Panel sees race conversation as a needed ongoing dialogue
Start a conversation about race and its effects on society, keep it rolling and take action in your own life — first — to stop racism.
That was the consensus at a panel discussion last week called “A Conversation About Race” at Johnson County’s Central Resource Library in Overland Park. About 50 people attended the event.
The presentation was part of the library’s “Beyond Skin” programming theme and was funded by the Johnson County Library Foundation through its Lauffer Civic Engagement Fund. The event was geared toward high school teachers and their students but was open to the public.
The panelists:
▪ Carol Burns: filmmaker, photographer, journalist and doctoral student in American film and media studies at the University of Kansas.
▪ Pete Cowdin: artist and co-owner of children’s bookstore Reading Reptile in Kansas City.
▪ Shane Evans: artist and owner of Dream Studio in Kansas City.
▪ Michelle T. Johnson: writer, public speaker and diversity consultant/trainer who writes a column called “Diversity Diva” in The Kansas City Star’s business section.
▪ Uzziel Pecina, assistant professor in the University of Missouri-Kansas City’s School of Education.
▪ Bill Tammeus: former columnist and reporter for The Star.
Paul Richardson, an English teacher at Washington High School in Kansas City, Kan., moderated the discussion. He started with an open-ended question: “How has race affected you?”
“I live in America,” Johnson said. “How has race not affected me?”
Johnson, who is African-American, recounted an incident at her private, predominantly white high school in Kansas City. Some classmates were discussing their ACT scores. One asked Johnson about her score, which had ranked her above the 90th percentile in the nation, she said.

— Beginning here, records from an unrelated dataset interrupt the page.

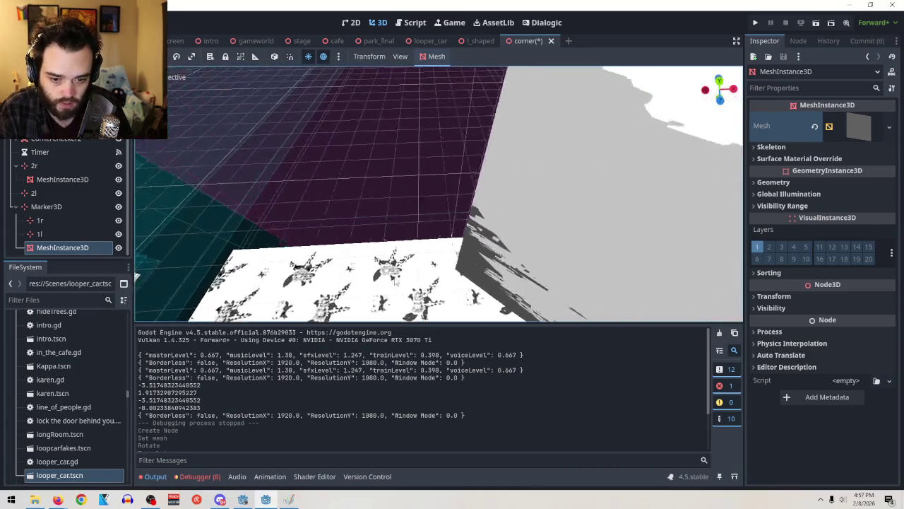
# Step: Nudge the test mesh along x, z and y, then undo and delete it
pyautogui.click(774, 296)
pyautogui.moveTo(636, 212)
pyautogui.mouseDown()
pyautogui.moveTo(597, 169)
pyautogui.moveTo(576, 185)
pyautogui.mouseUp()
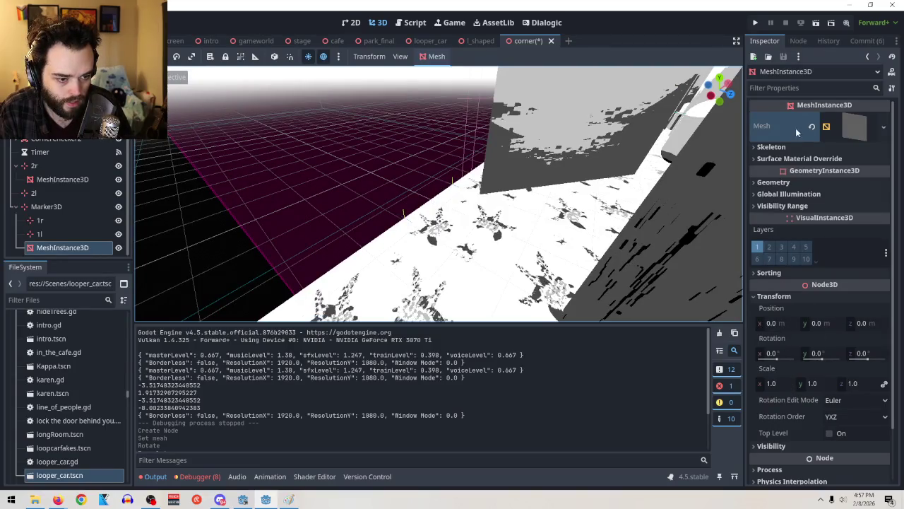
pyautogui.moveTo(781, 322); pyautogui.dragTo(790, 322)
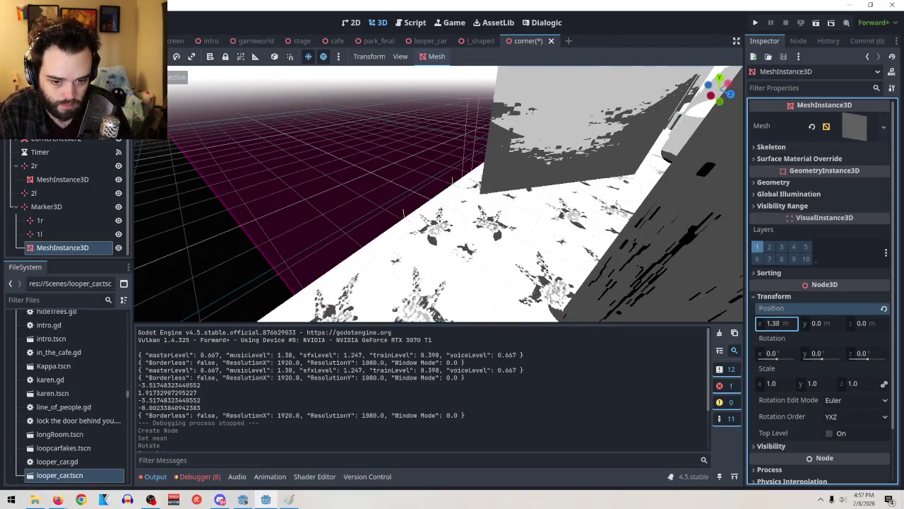
pyautogui.moveTo(861, 323); pyautogui.dragTo(865, 323)
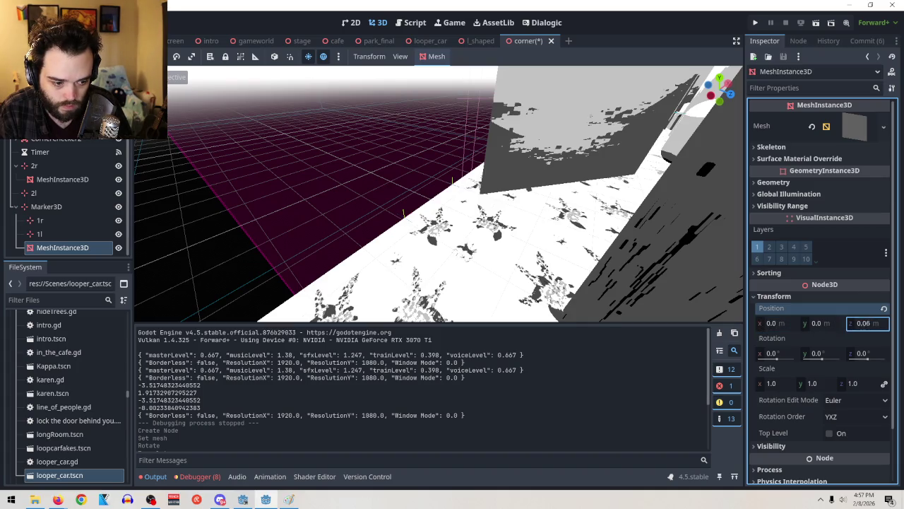
pyautogui.moveTo(810, 329)
pyautogui.mouseDown()
pyautogui.moveTo(823, 328)
pyautogui.moveTo(812, 323)
pyautogui.mouseUp()
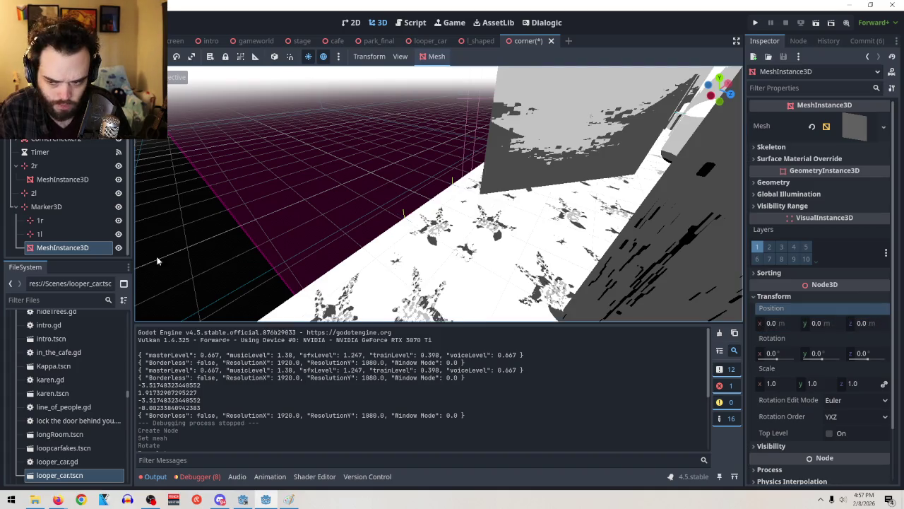
pyautogui.press('ctrl+z')
pyautogui.press('ctrl+z')
pyautogui.rightClick(56, 243)
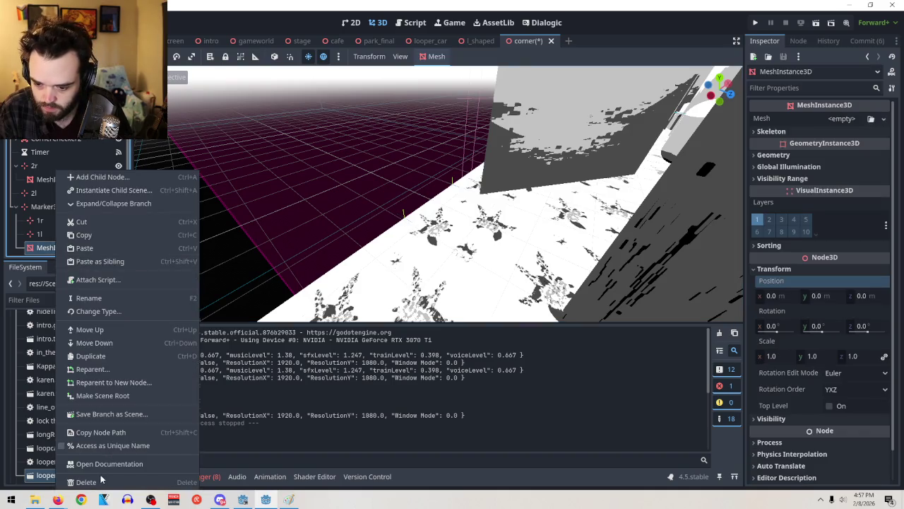
pyautogui.click(103, 483)
pyautogui.click(402, 262)
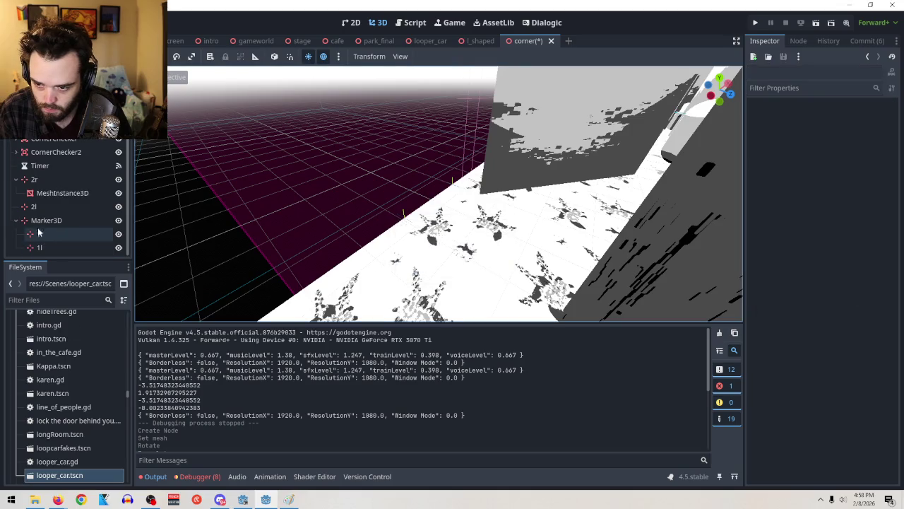
# Step: Move 1r and 1l out of Marker3D and delete Marker3D
pyautogui.moveTo(40, 234); pyautogui.dragTo(36, 215)
pyautogui.moveTo(40, 247); pyautogui.dragTo(40, 233)
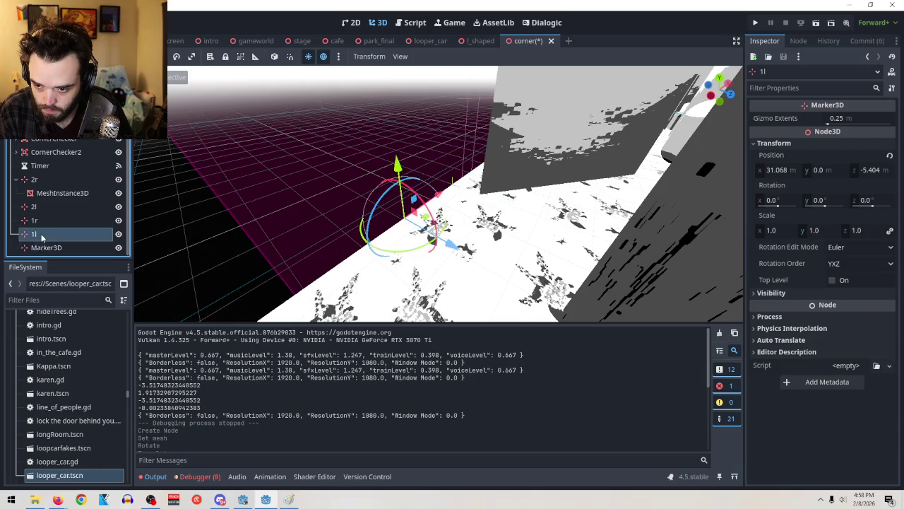
pyautogui.rightClick(49, 247)
pyautogui.click(84, 481)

“Oh, was that for black students?” Johnson said her classmate had asked her.
Her response: “No, that would be for everybody in the country who took the ACT that day, which would include you.”
“That’s one of those examples of, whether I’m thinking about race, race oftentimes has a way of thinking about me,” Johnson said.

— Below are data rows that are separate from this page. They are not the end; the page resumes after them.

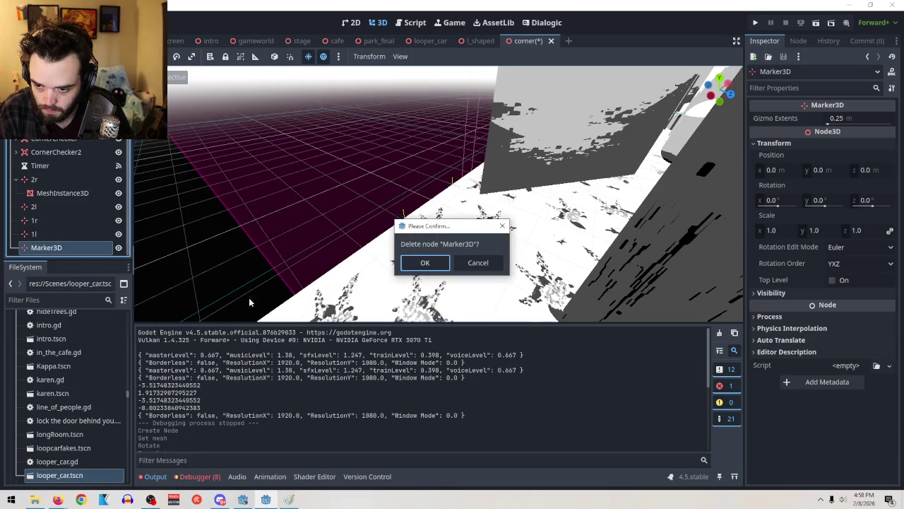
pyautogui.click(425, 267)
pyautogui.click(38, 234)
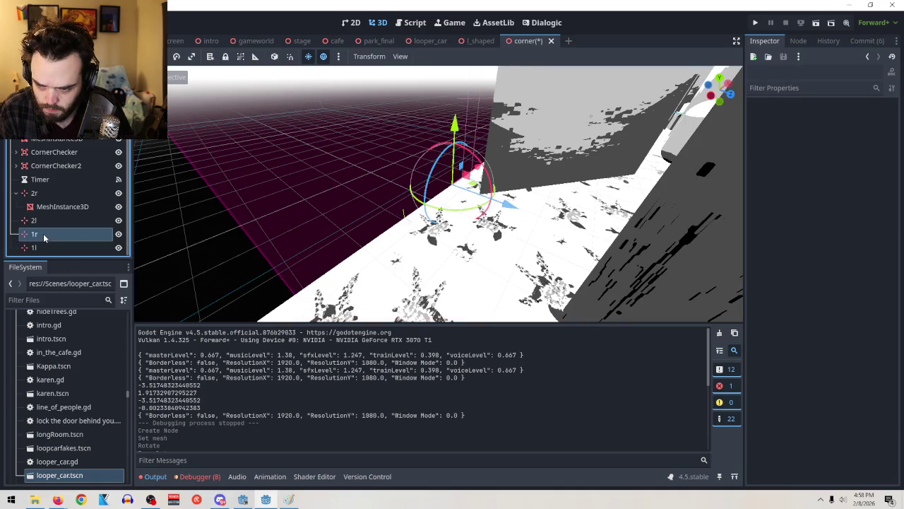
pyautogui.rightClick(45, 235)
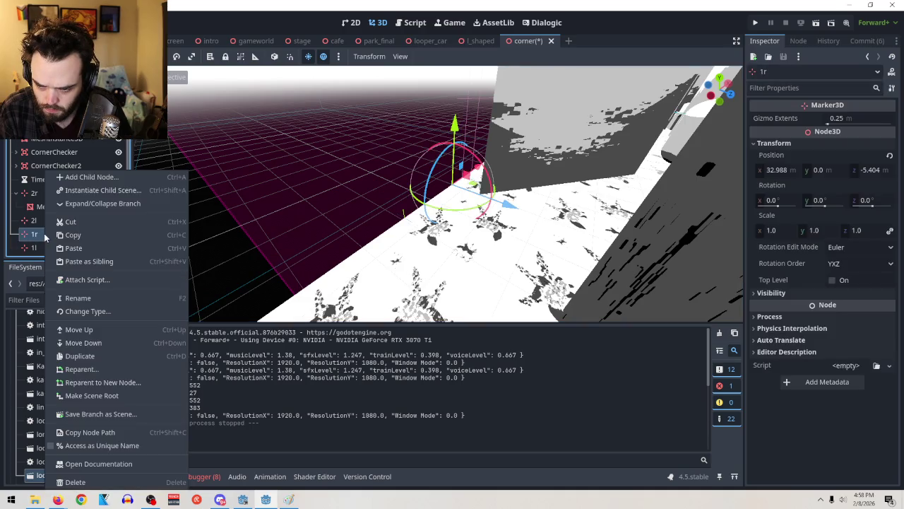
# Step: Give 1r a MeshInstance3D QuadMesh child, shifted about one unit left and half a unit up
pyautogui.click(106, 178)
pyautogui.press('Return')
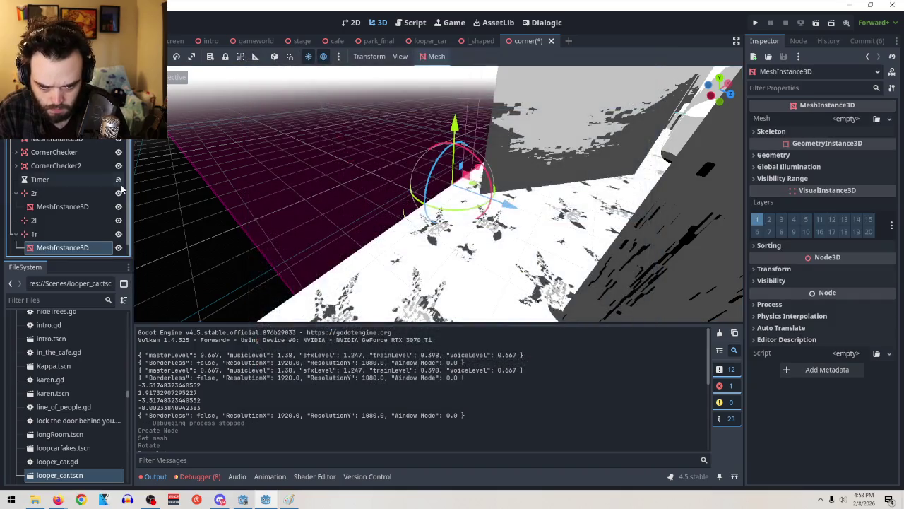
pyautogui.click(890, 119)
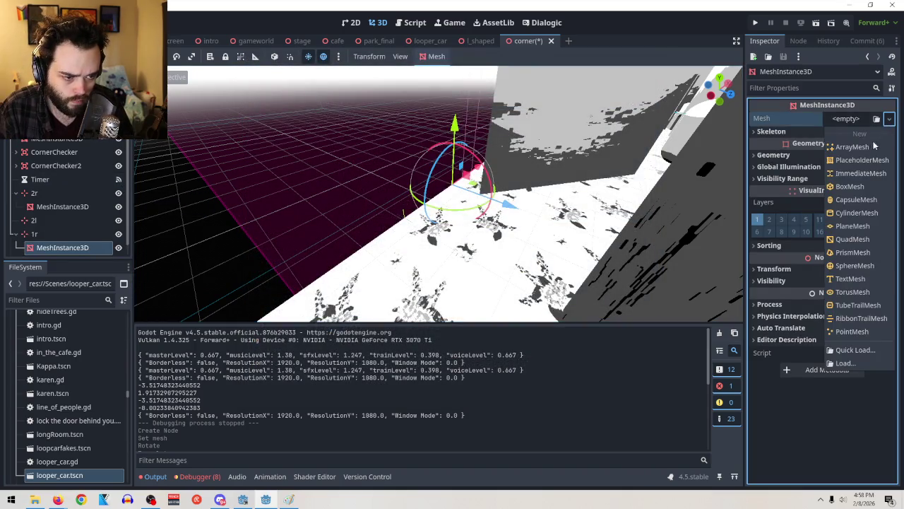
pyautogui.click(853, 239)
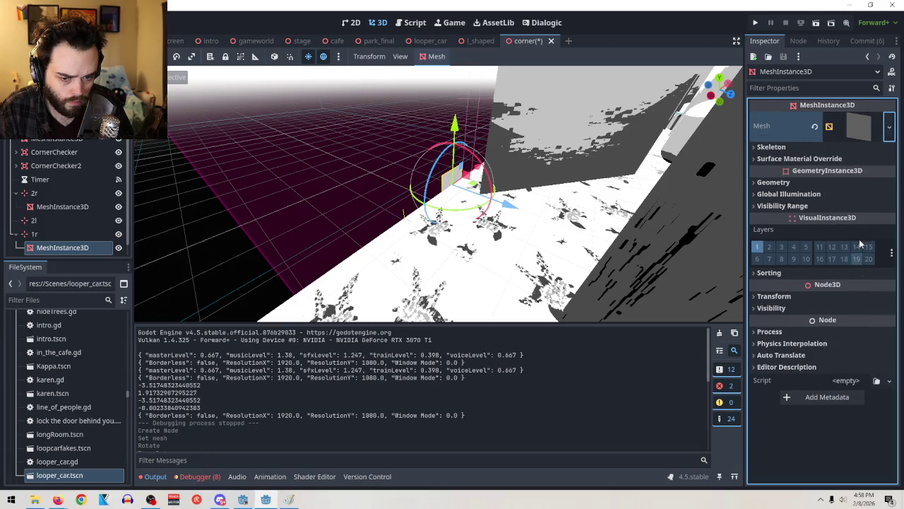
pyautogui.moveTo(479, 165)
pyautogui.mouseDown()
pyautogui.moveTo(473, 181)
pyautogui.moveTo(442, 183)
pyautogui.mouseUp()
pyautogui.moveTo(428, 150)
pyautogui.mouseDown()
pyautogui.moveTo(435, 126)
pyautogui.moveTo(465, 153)
pyautogui.mouseUp()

Burns recalled being around 5 when a Census taker had come to her home and asked what race she and her mother and were. Her mother said they were Native American. The Census taker’s response: “We’ll just put ‘white.’”
“I know that I’m an Indian,” Burns said. “I know who I am.”
Cowdin, who’s white, described his childhood as “very white-bread.”
“When I got to junior high, it was at the height of busing in the early ‘70s, and I was terrified,” he said. “I was scared of black people, because … I didn’t know any black people, and it was very threatening.”
Tammeus described his life at age 5 in Woodstock, Ill., a town of about 7,000 people at the time, “almost all white.”
“We had, actually, one black family and one Jewish family in Woodstock,” he said.
At age 11, Tammeus was part of a Boy Scout troop that for three years in the 1950s put on minstrel shows, “all of that kind of ridiculous stuff, racist stuff.”
“The only reason that I did not appear in one of those minstrel shows was that, at age 11, my parents moved our family to India for two years … and I became a minority,” he said. “And so, I began to get a little more sensitized to what it means to be a minority in a majority culture.”
Later in his life, Tammeus said, as a journalist, he discovered that “this is a really complicated issue.” He went on to write a series of stories for The Star in 1975 about racial turnover in the city and the factors underlying it.
“It has to do with things beyond racism,” he said. “… (W)hen you think about how to define racism and what it is, don’t stop talking, because when you stop talking, you’ll think that’s the last thing to say about it; it’s not. There’s more to say about it, and it’s more complicated than what you just said.”
Pecina said that, as an academic, “when you use the word ‘race,’ I have to put that aside because it doesn’t exist.”
“It’s a social construct,” he said. “It was created by human beings. We aren’t different races. … We were all the same. We’re all part of the human race. We all have cultural identities.”
Pecina grew up in Kansas City’s West Side neighborhood. He had black friends and white friends.
“We had to get along with each other,” he said. “So we learned about each other. We fought with each other. We cried with each other.”